▶ [ACTIVITY] Print each entry again exactly as written, and keep the pictures out.

------

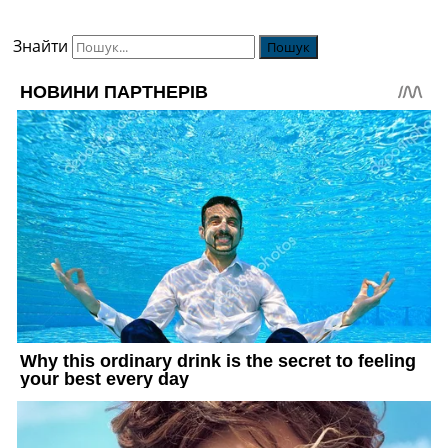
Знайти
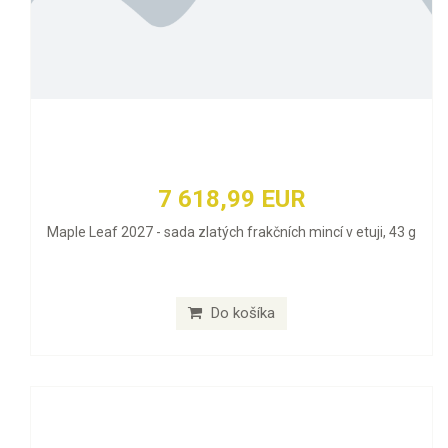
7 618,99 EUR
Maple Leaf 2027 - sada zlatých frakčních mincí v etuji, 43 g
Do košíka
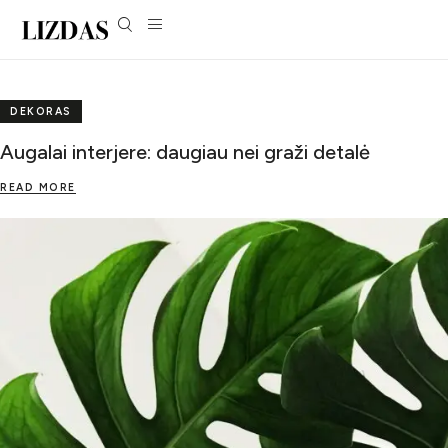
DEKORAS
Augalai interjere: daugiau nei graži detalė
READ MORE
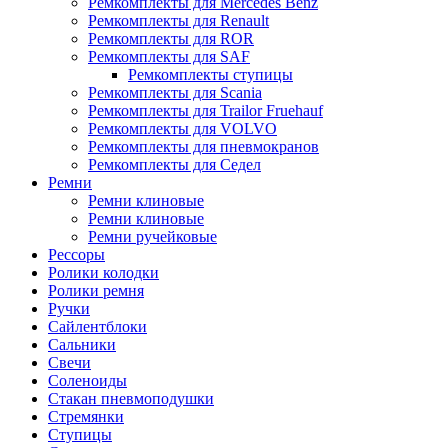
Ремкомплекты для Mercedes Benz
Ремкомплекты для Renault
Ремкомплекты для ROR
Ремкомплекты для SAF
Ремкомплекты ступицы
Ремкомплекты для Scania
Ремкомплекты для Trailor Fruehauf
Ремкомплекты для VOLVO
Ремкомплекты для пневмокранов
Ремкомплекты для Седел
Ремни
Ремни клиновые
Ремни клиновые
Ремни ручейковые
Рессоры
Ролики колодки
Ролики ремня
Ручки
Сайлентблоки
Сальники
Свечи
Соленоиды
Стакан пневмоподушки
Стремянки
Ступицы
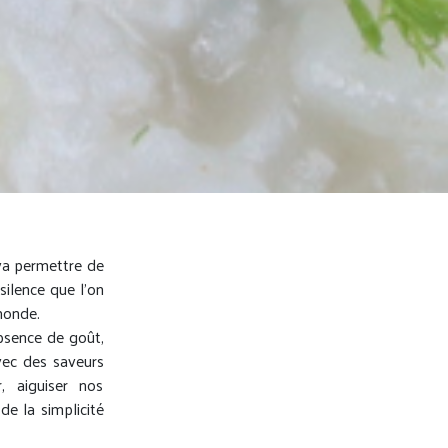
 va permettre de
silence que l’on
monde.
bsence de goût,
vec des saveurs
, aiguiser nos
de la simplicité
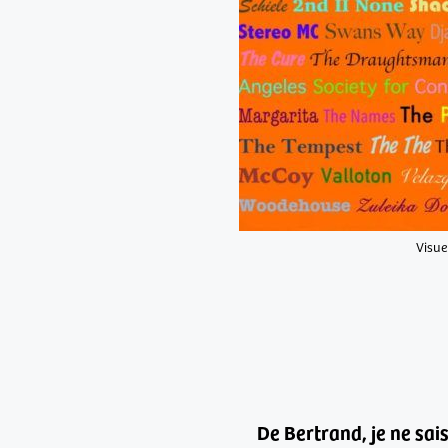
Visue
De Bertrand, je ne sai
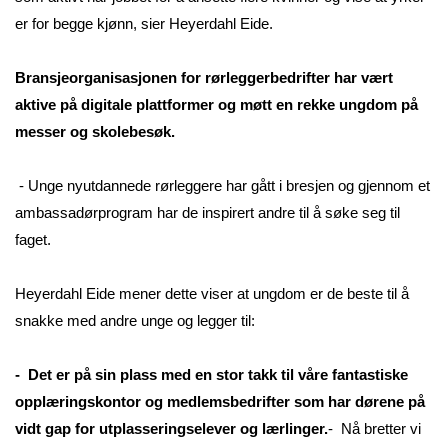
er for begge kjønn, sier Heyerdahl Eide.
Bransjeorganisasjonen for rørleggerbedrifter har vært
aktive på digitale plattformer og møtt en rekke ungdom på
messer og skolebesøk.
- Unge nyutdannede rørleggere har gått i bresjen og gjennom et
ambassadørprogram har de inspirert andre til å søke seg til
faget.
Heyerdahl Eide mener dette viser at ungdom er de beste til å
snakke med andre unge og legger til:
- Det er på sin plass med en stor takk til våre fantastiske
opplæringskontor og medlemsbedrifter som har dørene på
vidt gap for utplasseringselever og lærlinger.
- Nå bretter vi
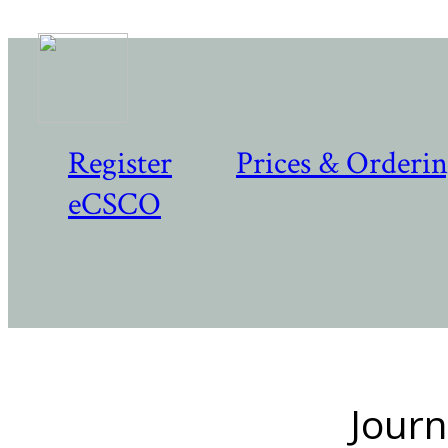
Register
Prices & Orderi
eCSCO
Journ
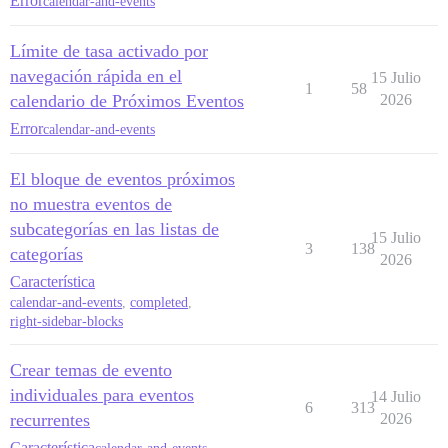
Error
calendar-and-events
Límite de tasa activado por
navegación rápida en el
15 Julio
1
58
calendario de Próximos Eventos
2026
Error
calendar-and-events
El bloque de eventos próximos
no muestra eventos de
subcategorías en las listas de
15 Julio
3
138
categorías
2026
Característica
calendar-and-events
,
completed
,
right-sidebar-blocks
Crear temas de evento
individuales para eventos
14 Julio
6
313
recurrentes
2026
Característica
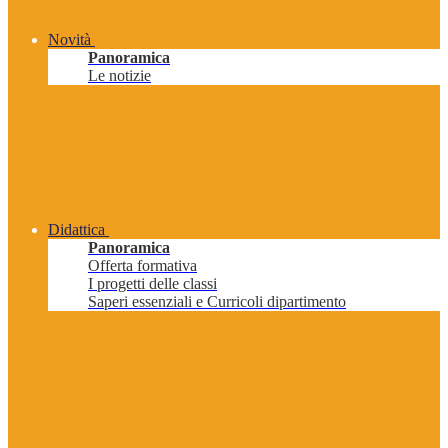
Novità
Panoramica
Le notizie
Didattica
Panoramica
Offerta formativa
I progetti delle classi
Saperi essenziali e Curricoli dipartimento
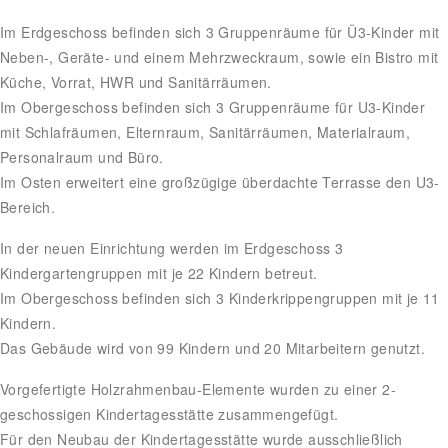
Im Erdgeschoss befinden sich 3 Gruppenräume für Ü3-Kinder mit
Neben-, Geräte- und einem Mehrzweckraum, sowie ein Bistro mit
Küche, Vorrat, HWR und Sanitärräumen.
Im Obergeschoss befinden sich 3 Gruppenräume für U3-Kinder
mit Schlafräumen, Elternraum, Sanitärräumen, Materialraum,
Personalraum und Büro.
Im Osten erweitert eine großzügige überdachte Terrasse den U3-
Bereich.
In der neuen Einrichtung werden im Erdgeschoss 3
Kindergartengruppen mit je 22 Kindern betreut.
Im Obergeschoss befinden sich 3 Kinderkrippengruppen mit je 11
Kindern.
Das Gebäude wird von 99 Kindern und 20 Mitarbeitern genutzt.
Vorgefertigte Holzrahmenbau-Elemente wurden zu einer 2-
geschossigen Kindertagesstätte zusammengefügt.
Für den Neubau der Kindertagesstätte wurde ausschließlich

------

▶ [RESPONSE BOX]
Знайти
7 618,99 EUR
Maple Leaf 2027 - sada zlatých frakčních mincí v etuji, 43 g
Do košíka
DEKORAS
Augalai interjere: daugiau nei graži detalė
READ MORE
Ремкомплекты для Mercedes Benz
Ремкомплекты для Renault
Ремкомплекты для ROR
Ремкомплекты для SAF
Ремкомплекты ступицы
Ремкомплекты для Scania
Ремкомплекты для Trailor Fruehauf
Ремкомплекты для VOLVO
Ремкомплекты для пневмокранов
Ремкомплекты для Седел
Ремни
Ремни клиновые
Ремни клиновые
Ремни ручейковые
Рессоры
Ролики колодки
Ролики ремня
Ручки
Сайлентблоки
Сальники
Свечи
Соленоиды
Стакан пневмоподушки
Стремянки
Ступицы
 va permettre de
silence que l’on
monde.
bsence de goût,
vec des saveurs
, aiguiser nos
de la simplicité
Visue
De Bertrand, je ne sai
er for begge kjønn, sier Heyerdahl Eide.
Bransjeorganisasjonen for rørleggerbedrifter har vært
aktive på digitale plattformer og møtt en rekke ungdom på
messer og skolebesøk.
- Unge nyutdannede rørleggere har gått i bresjen og gjennom et
ambassadørprogram har de inspirert andre til å søke seg til
faget.
Heyerdahl Eide mener dette viser at ungdom er de beste til å
snakke med andre unge og legger til:
- Det er på sin plass med en stor takk til våre fantastiske
opplæringskontor og medlemsbedrifter som har dørene på
vidt gap for utplasseringselever og lærlinger.
- Nå bretter vi
Register
Prices & Orderi
eCSCO
Journ
Error
calendar-and-events
Límite de tasa activado por
navegación rápida en el
15 Julio
1
58
calendario de Próximos Eventos
2026
Error
calendar-and-events
El bloque de eventos próximos
no muestra eventos de
subcategorías en las listas de
15 Julio
3
138
categorías
2026
Característica
calendar-and-events
,
completed
,
right-sidebar-blocks
Crear temas de evento
individuales para eventos
14 Julio
6
313
recurrentes
2026
Característica
Novità
Panoramica
Le notizie
Didattica
Panoramica
Offerta formativa
I progetti delle classi
Saperi essenziali e Curricoli dipartimento
Im Erdgeschoss befinden sich 3 Gruppenräume für Ü3-Kinder mit
Neben-, Geräte- und einem Mehrzweckraum, sowie ein Bistro mit
Küche, Vorrat, HWR und Sanitärräumen.
Im Obergeschoss befinden sich 3 Gruppenräume für U3-Kinder
mit Schlafräumen, Elternraum, Sanitärräumen, Materialraum,
Personalraum und Büro.
Im Osten erweitert eine großzügige überdachte Terrasse den U3-
Bereich.
In der neuen Einrichtung werden im Erdgeschoss 3
Kindergartengruppen mit je 22 Kindern betreut.
Im Obergeschoss befinden sich 3 Kinderkrippengruppen mit je 11
Kindern.
Das Gebäude wird von 99 Kindern und 20 Mitarbeitern genutzt.
Vorgefertigte Holzrahmenbau-Elemente wurden zu einer 2-
geschossigen Kindertagesstätte zusammengefügt.
Für den Neubau der Kindertagesstätte wurde ausschließlich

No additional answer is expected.